Aufgabe a -> Gib aus dem Interview zum Rahmenabkommen mit der EU den Abschnitt von "SonntagsBlick: Sie treten" bis einschließlich "spricht von Präzisierungen." wortgetreu aus.

Text ->
※
SonntagsBlick: Sie treten bei den Gewerkschaften und bei der Auns auf. Gefällt es Ihnen bei den Gruppierungen, die die Europapolitik blockieren?
Micheline Calmy-Rey: Ich nehme gerne Einladungen an, wenn meine Überlegungen gefragt sind. Und mit Blick auf den Vertragsentwurf für ein institutionelles Rahmenabkommen mit der EU muss man sich gewisse Fragen stellen.
Die da wären?
Der Bundesrat hat die umstrittenen Punkte klar umrissen: den Lohnschutz, die staatlichen Beihilfen und die Unionsbürgerrichtlinie. Jetzt sollte die Landesregierung klarmachen: Wir müssen nachverhandeln.
Aber genau das tut der Bundesrat nicht, er spricht von Präzisierungen.
Noch nicht. Das kommt noch!
Wie könnte Ihrer Meinung nach der Stillstand in diesen Verhandlungen überwunden werden?
Die Blockade kann gelöst werden. Aber man muss sich Zeit nehmen, um einen innenpolitischen Konsens zu bilden, dieser ist entscheidend. Das Volk hat das letzte Wort. Und der jetzige Entwurf hat keine guten Chancen an der Urne.
Aber eben dieser Konsens liegt in weiter Ferne.
Das ist die Herausforderung. Die strittigen Punkte des Abkommens sind seit Jahren bekannt, aber die Politik hat sie zu lange ignoriert, der Bundesrat zu lange nichts gesagt. Wir leben in Unsicherheit über die konkreten Auswirkungen des ausgehandelten Abkommens, von denen viele bisher nicht ernsthaft diskutiert worden sind, obwohl sie schon lange bekannt sind.
※
Inhalt der Auflistung ->

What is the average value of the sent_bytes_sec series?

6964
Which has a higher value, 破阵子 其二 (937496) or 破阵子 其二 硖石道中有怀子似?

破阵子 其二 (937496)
※
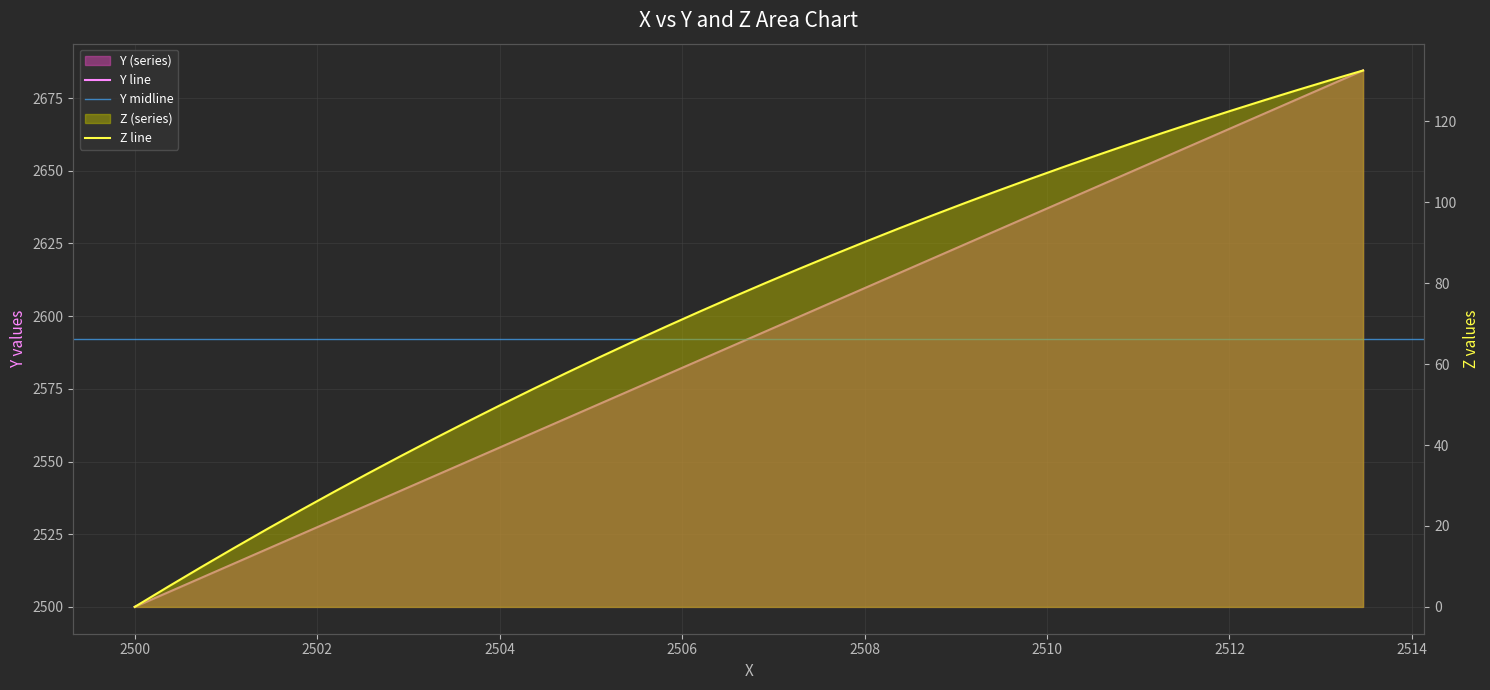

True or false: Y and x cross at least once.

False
※
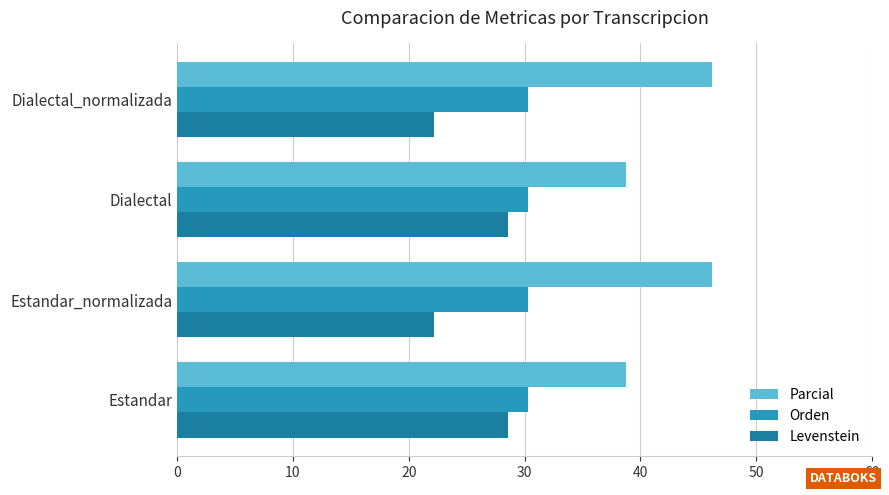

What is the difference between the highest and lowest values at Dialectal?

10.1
※
Aufgabe b -> Formatiere nur die Zeilen der Auflistung von der Zeile mit "What is the average" bis einschließlich der Zeile mit "Which has a" als JSON-Liste von Zeichenketten, eine pro Zeile, und lass Leerzeilen weg.

Lösung a ->
SonntagsBlick: Sie treten bei den Gewerkschaften und bei der Auns auf. Gefällt es Ihnen bei den Gruppierungen, die die Europapolitik blockieren?
Micheline Calmy-Rey: Ich nehme gerne Einladungen an, wenn meine Überlegungen gefragt sind. Und mit Blick auf den Vertragsentwurf für ein institutionelles Rahmenabkommen mit der EU muss man sich gewisse Fragen stellen.
Die da wären?
Der Bundesrat hat die umstrittenen Punkte klar umrissen: den Lohnschutz, die staatlichen Beihilfen und die Unionsbürgerrichtlinie. Jetzt sollte die Landesregierung klarmachen: Wir müssen nachverhandeln.
Aber genau das tut der Bundesrat nicht, er spricht von Präzisierungen.

Lösung b ->
[
  "What is the average value of the sent_bytes_sec series?",
  "6964",
  "Which has a higher value, 破阵子 其二 (937496) or 破阵子 其二 硖石道中有怀子似?"
]